__REQUIREMENT__.
Rewrite the lines of every item below, swapping "family" for "familia" and changing nothing else, and leave the pictures out.

########################################

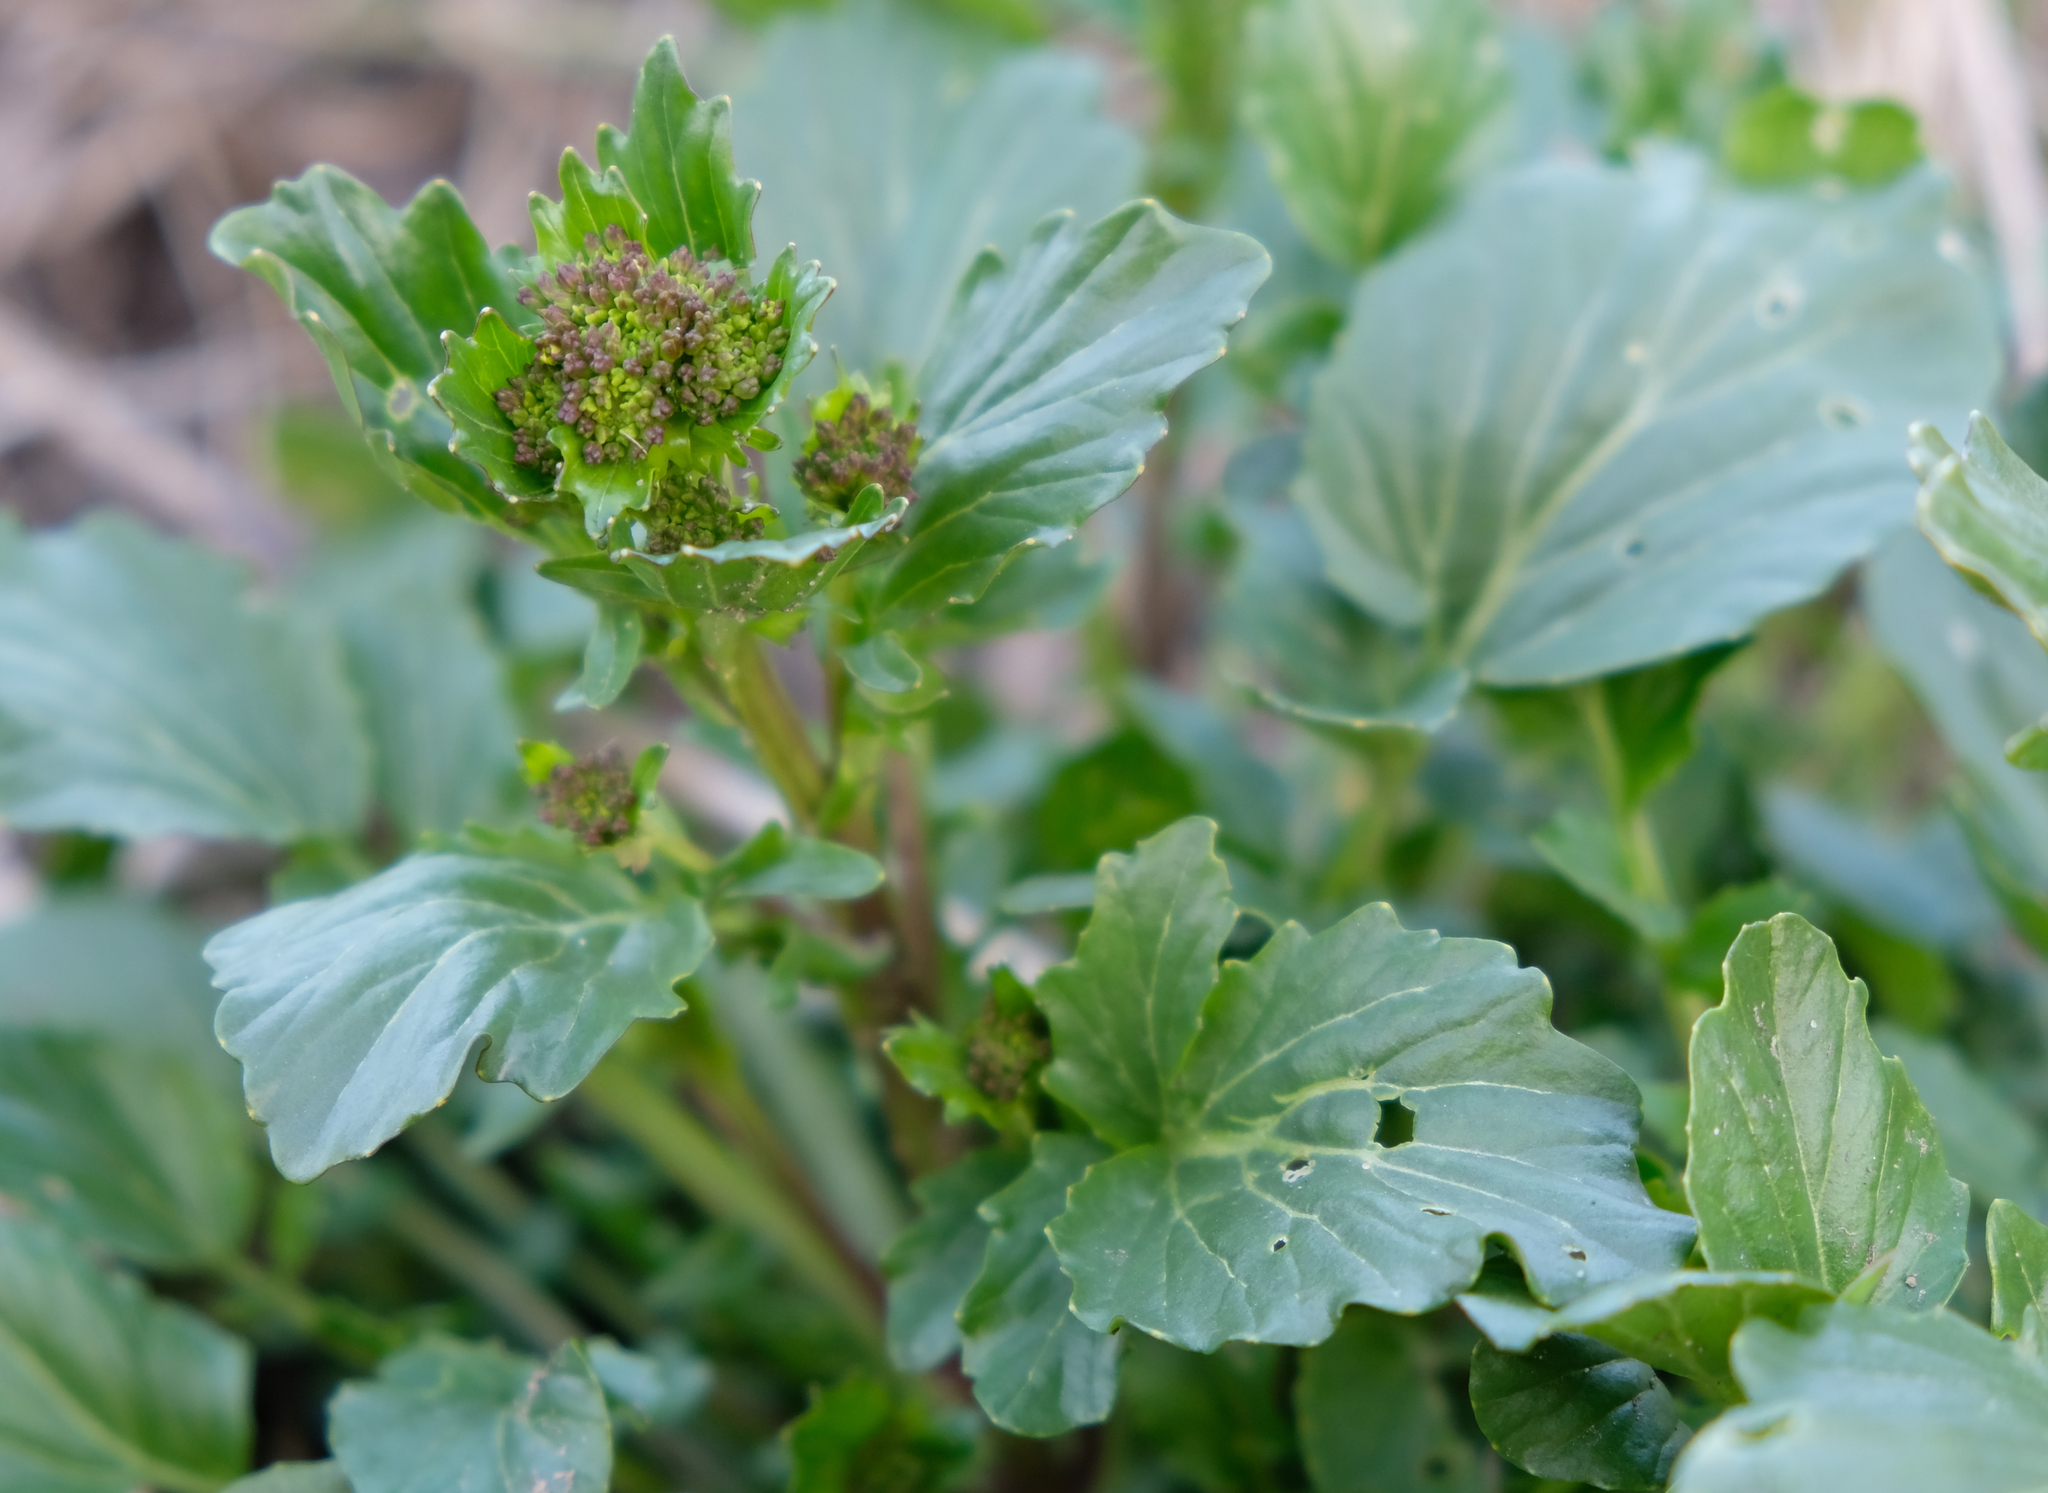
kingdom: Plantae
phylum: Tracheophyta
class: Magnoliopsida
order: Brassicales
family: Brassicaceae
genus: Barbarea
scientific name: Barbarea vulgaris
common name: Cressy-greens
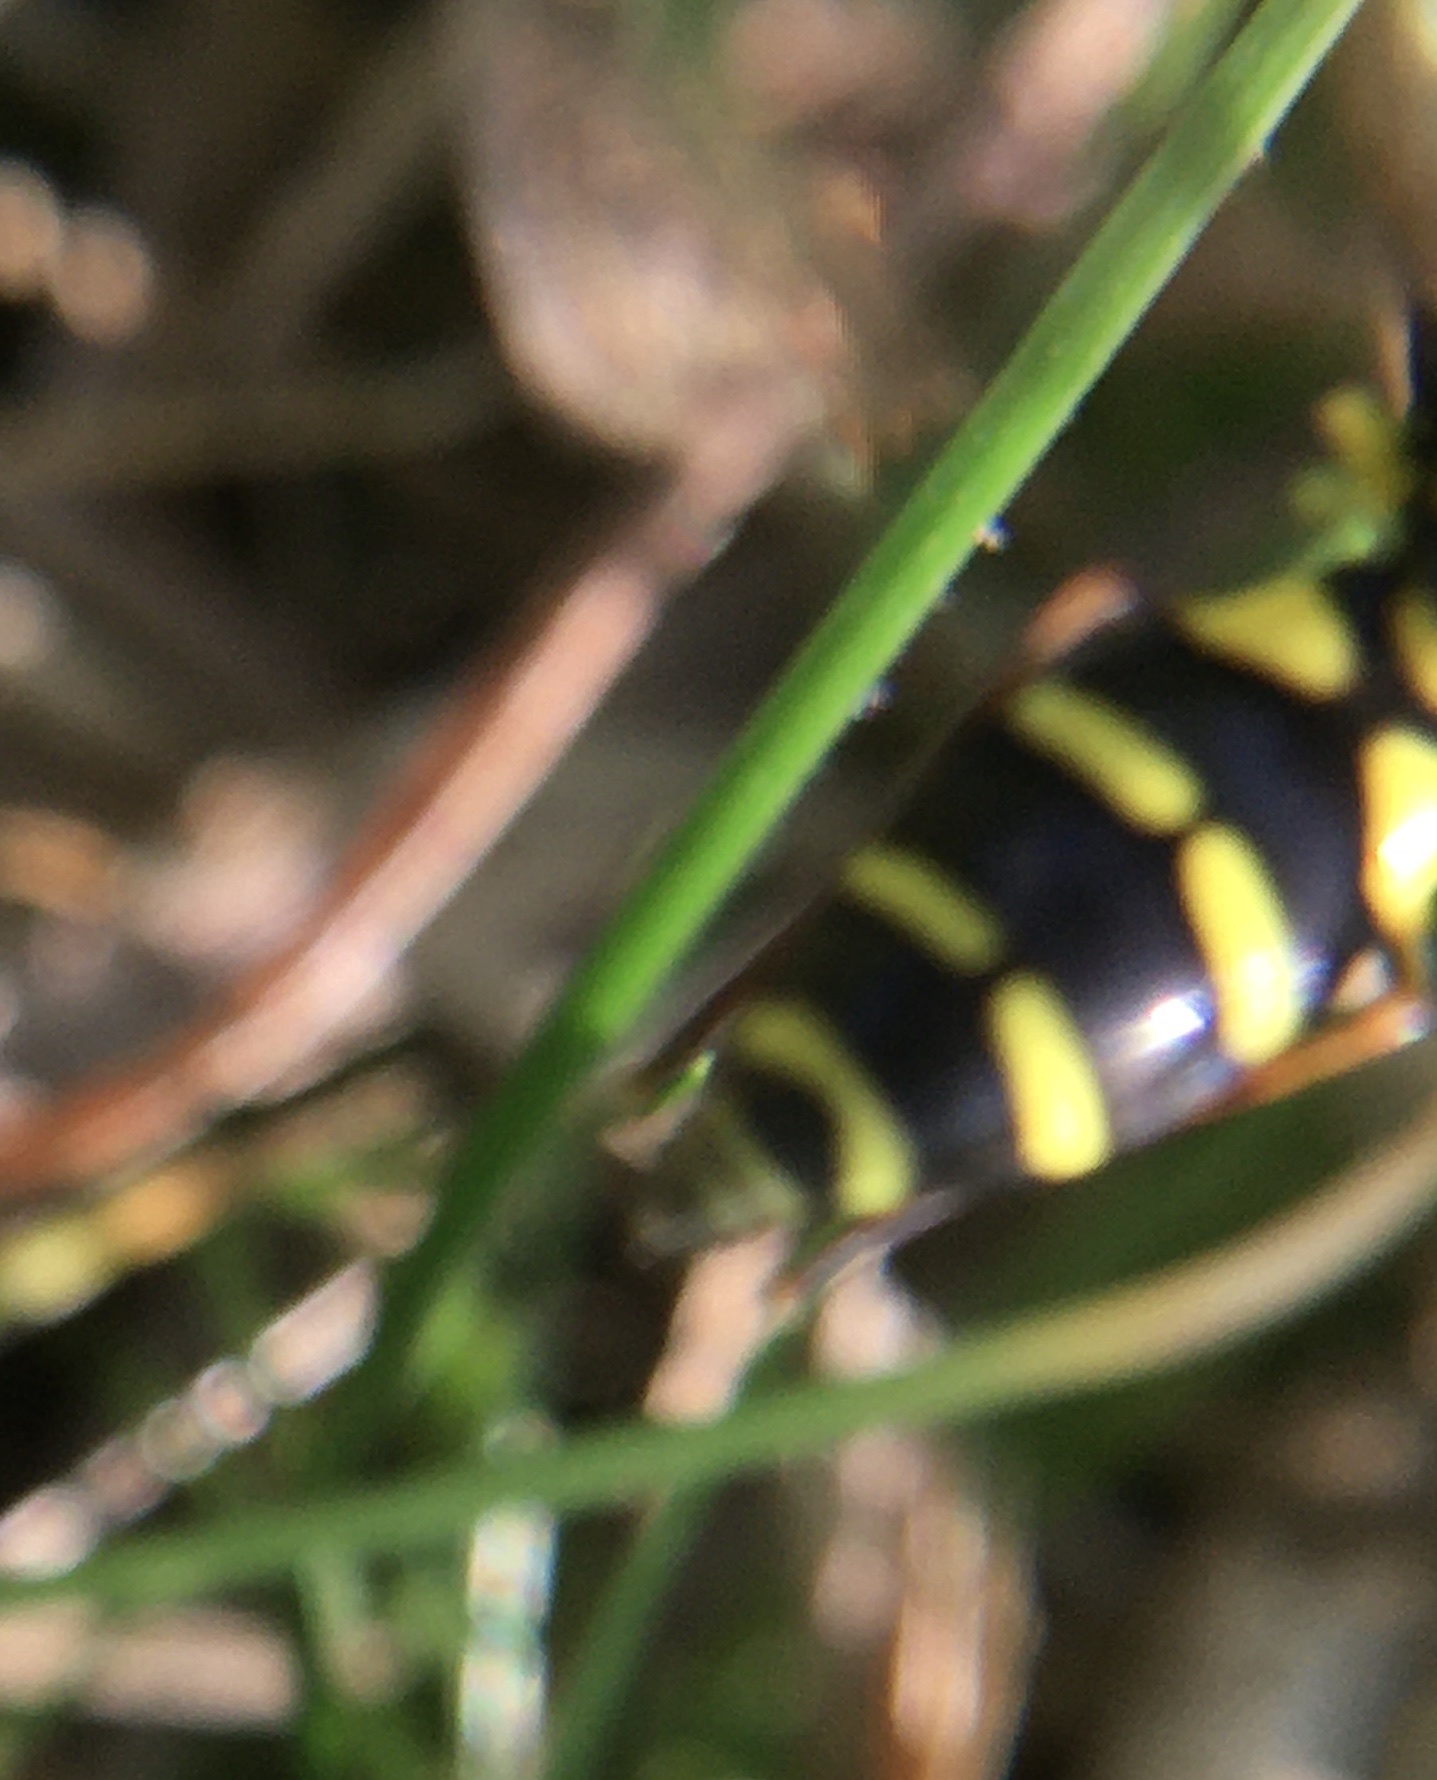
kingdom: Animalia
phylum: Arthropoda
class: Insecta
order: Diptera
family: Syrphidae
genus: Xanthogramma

########################################

__WRITTEN SOLUTION__.
kingdom: Plantae
phylum: Tracheophyta
class: Magnoliopsida
order: Brassicales
familia: Brassicaceae
genus: Barbarea
scientific name: Barbarea vulgaris
common name: Cressy-greens
kingdom: Animalia
phylum: Arthropoda
class: Insecta
order: Diptera
familia: Syrphidae
genus: Xanthogramma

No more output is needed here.